→ Your task
Copy every line from the records below that carries the word "hand".

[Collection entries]
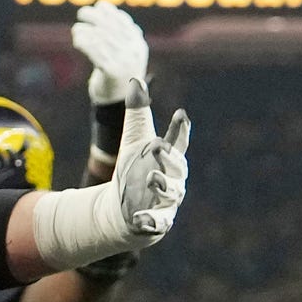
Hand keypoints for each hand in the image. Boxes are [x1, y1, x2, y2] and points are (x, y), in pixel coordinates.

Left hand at [72, 1, 148, 106]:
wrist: (121, 102)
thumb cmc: (117, 74)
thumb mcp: (122, 53)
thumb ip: (117, 36)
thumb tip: (103, 10)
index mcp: (138, 45)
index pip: (125, 23)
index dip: (111, 12)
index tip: (100, 4)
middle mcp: (134, 52)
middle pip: (113, 29)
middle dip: (97, 18)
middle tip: (82, 12)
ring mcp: (125, 61)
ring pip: (103, 39)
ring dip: (87, 31)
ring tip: (76, 29)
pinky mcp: (112, 72)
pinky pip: (97, 53)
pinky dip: (85, 44)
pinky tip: (77, 40)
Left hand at [112, 81, 190, 240]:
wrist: (120, 209)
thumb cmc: (132, 171)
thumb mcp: (133, 141)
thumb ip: (138, 113)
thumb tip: (135, 80)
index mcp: (167, 158)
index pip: (177, 142)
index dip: (180, 130)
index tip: (180, 115)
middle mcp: (172, 179)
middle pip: (177, 167)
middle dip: (169, 158)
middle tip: (158, 146)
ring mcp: (166, 201)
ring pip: (171, 193)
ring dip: (163, 185)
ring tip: (152, 177)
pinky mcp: (157, 221)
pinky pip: (158, 222)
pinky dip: (150, 220)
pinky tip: (139, 219)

→ Reply
Hand keypoints for each hand in the image. Boxes are [x1, y1, x2, y2] and points are (x, y), in pixel coordinates.
Left hand at [72, 1, 148, 106]:
Left hand at [112, 81, 190, 240]:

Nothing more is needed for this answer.